Masks, Helen Levitt © Film Documents LLC. All rights reserved.
Helen Levitt abandonne tôt ses études et, dès 1931, elle apprend la photographie chez un artisan photographe du Bronx où cette fille d’immigrants se familiarise avec la chambre noire, avant de portraiturer les amis de sa mère. Mais c’est la rencontre et la découverte des photographies d’Henri Cartier-Bresson, de Walker Evans et de Manuel Alvarez Bravo en 1935, lors de la fameuse exposition «Documentary and anti-graphic photographs» à la galerie Julian Levy, qui fut un véritable choc pour elle. Dès lors, comme eux, elle retiendra l’intuition comme matière première de ses photographies, mais s’abstiendra de toute incursion dans le photojournalisme. Par timidité, précisera-t-elle, et manque d’attrait pour la technique.
Snowcone, Helen Levitt © Film Documents LLC. All rights reserved.
Pendant près de soixante ans et sans que jamais ses images ne cherchent à raconter une histoire ou à défendre une thèse sociale, mais avec une empathie certaine, elle fera des rues des quartier pauvres new-yorkais son domaine de prédilection. En se glissant subrepticement et essentiellement dans l’univers des enfants et de leurs jeux de rues, elle s’émerveille devant l’énergie créatrice de leurs dessins à la craie sur les murs et les trottoirs et capte ainsi la poésie des rues avec des images à la fois spontanées et exigeantes, la solitude des vieux et la chorégraphie de la vie à l’emporte-pièce. La reconnaissance ne tarde pas. Édouard Steichen, conservateur de la photographie au Museum of Modern Art, lui accorde une exposition personnelle en 1943 : elle a 30 ans, y sera dévoilé l’un de ses clichés les plus reproduits : trois gosses en route pour Halloween, ravis sur le perron, avec leurs masques de fortune.
Ses confrères l’admirent. Walker Evans, par exemple dont elle fut l’élève et resta l’amie (elle l’accompagnera dans le métro quand il fera ses photos incognito). L’écrivain James Agee aussi. Ils réaliseront ensemble, avec Janice Loeb, « In The Street », un bijou de quatorze minutes monté en 1952 et accompagné des improvisations musicales de Arthur Kleiner. Version live de ses images immobiles.C’est en 1959 qu’elle aborda la couleur grâce à deux bourses de la Fondation Guggenheim. Mais tout a changé, les trottoirs se vident de leurs locataires, effondrés devant la télévision. Helen Levitt continue à traquer les dessous candides de sa ville natale. Une grande partie de ces travaux fut volée dans un cambriolage, mais les images qui restent et d’autres prisent les années suivantes révèlent une coloriste subtile. Parfois les compositions se complexifient bien que le regard reste franc et direct. Si le motif garde la primauté, la recherche formelle participe de ses desseins et contribue à la force et au sens de ses photographies.

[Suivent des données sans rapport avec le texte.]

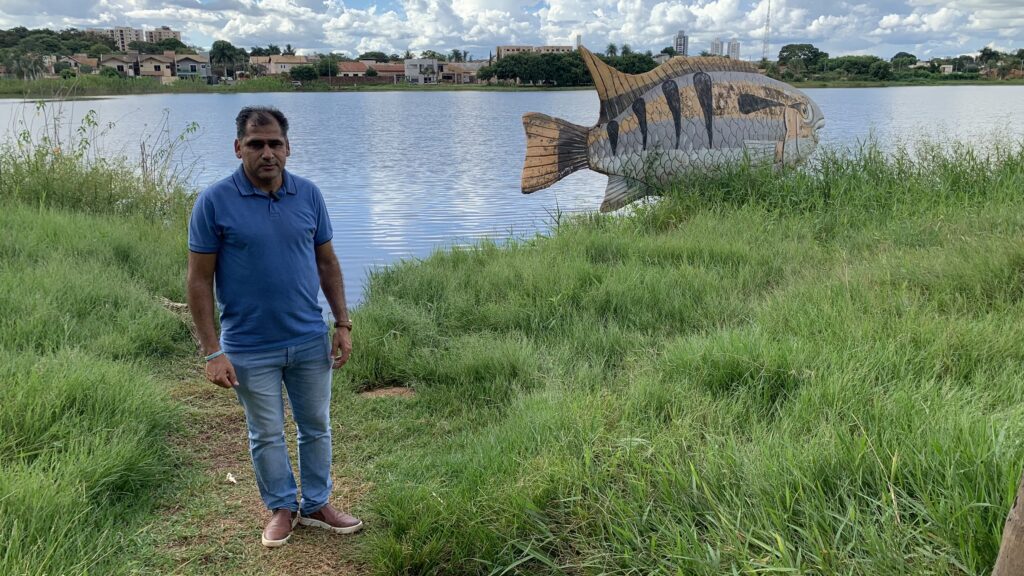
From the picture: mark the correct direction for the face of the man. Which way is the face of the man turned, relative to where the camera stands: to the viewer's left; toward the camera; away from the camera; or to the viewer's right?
toward the camera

Drawing, Helen Levitt © Film Documents LLC. All rights reserved.
Helen Levitt a su imposer sa vision d’un New York d’en bas, loin des miradors de la réussite. Son unique credo : «La beauté est dans la réalité elle-même.» John Szarkowski emblématique conservateur de la photographie au Moma qui succéda à Steichen de 1962 à 1991, dira à propos d’elle : «Personne ne la surpassait».